Assignment of the Lowest Triplet State of the Carbonyl Group

Abstract

A study of the electronic spectrum of the ${}^3{\mathrm{n\pi *\leftarrow }}^1{A}_1$ transition of benzophenone crystals is presented. The transition originates at 24 194 cm⁻¹, and it displays carbonyl stretching and ring torsion modes of the molecule. The observed polarization ratio ${\mathrm{(I}}_b{\mathrm{\hspace{0.17em}/\hspace{0.17em}I}}_a)$ of 2.5 ± 0.2 is indicative of the fact that at least two of the spin substates of the triplet can combine with the ground state in electric dipole radiation.
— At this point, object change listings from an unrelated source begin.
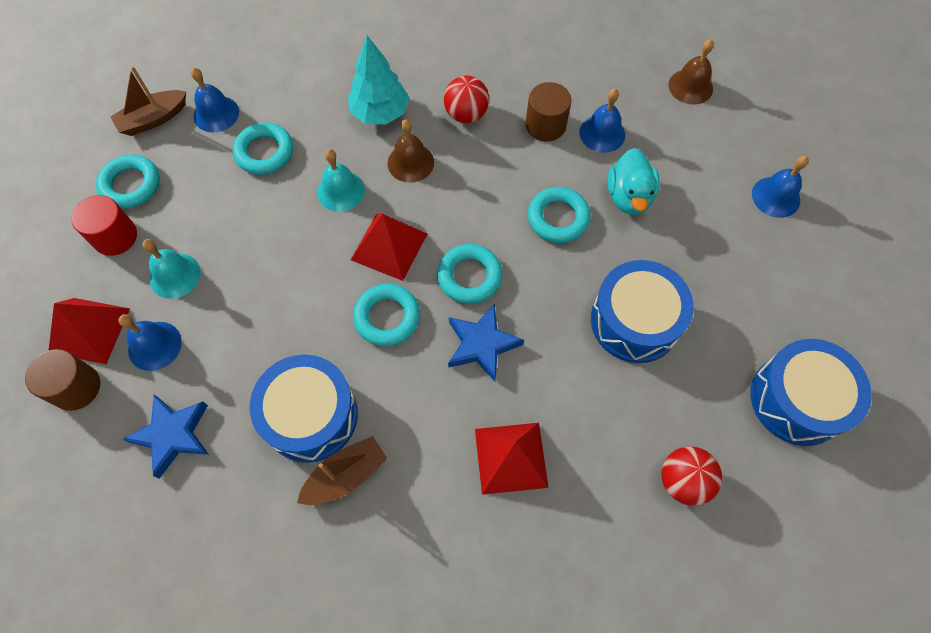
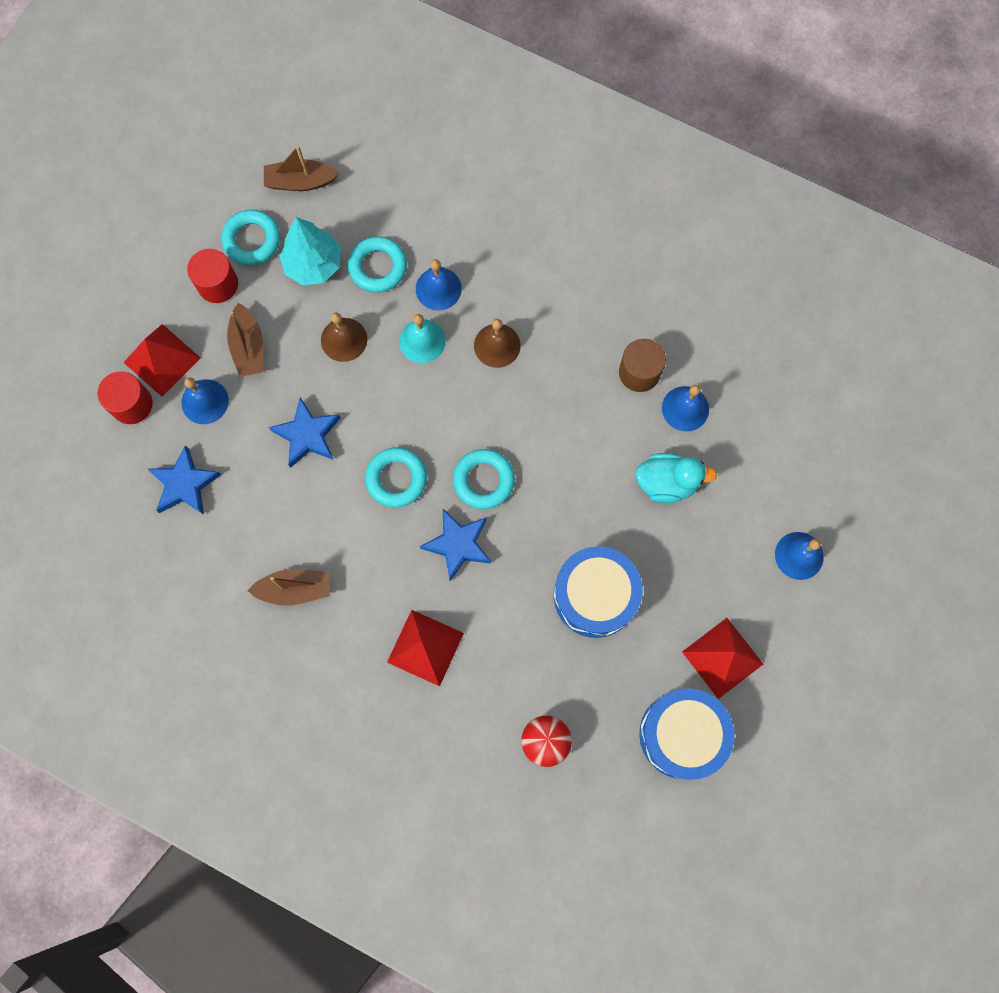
camera: 30 degrees right, 10 degrees up
(76, 387) = (131, 404): brown cylinder -> red cylinder
(175, 275) = (248, 347): turquoise bell -> brown boat
(216, 114) = (356, 204): blue bell -> blue bell (438, 288)
(277, 323) = (307, 435): none -> blue star
(311, 415) = (293, 527): blue drum -> none
(380, 112) = (499, 279): turquoise tree -> turquoise tree (313, 264)
(389, 246) = (433, 416): red pyramid -> red pyramid (722, 658)
(466, 114) = (574, 322): red ball -> none
(558, 218) = (591, 469): turquoise ring -> none
(629, 197) = (667, 483): turquoise duck -> turquoise duck turned 120 degrees counterclockwise
(690, 86) = (801, 405): brown bell -> brown bell (344, 339)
The two transitions are $z$ (parallel to C–O) and $y$ (perpendicular to C–O in the R₂CO plane) polarized with the former dominant by a factor of 3. A polarized high‐field Zeeman study of the transition shows that the ${\sigma }_z$ and ${\sigma }_x$ spin designated states are the active ones; this result shows that the ${}^3\mathrm{n\pi *}$ state is of $A_2$ (in $C_{\text{2υ}}$ ) type and that the ${\sigma }_x$ state becomes active through vibronic coupling amongst higher states. The appearance of torsional modes in the spectrum is discussed in relation to this vibronic coupling.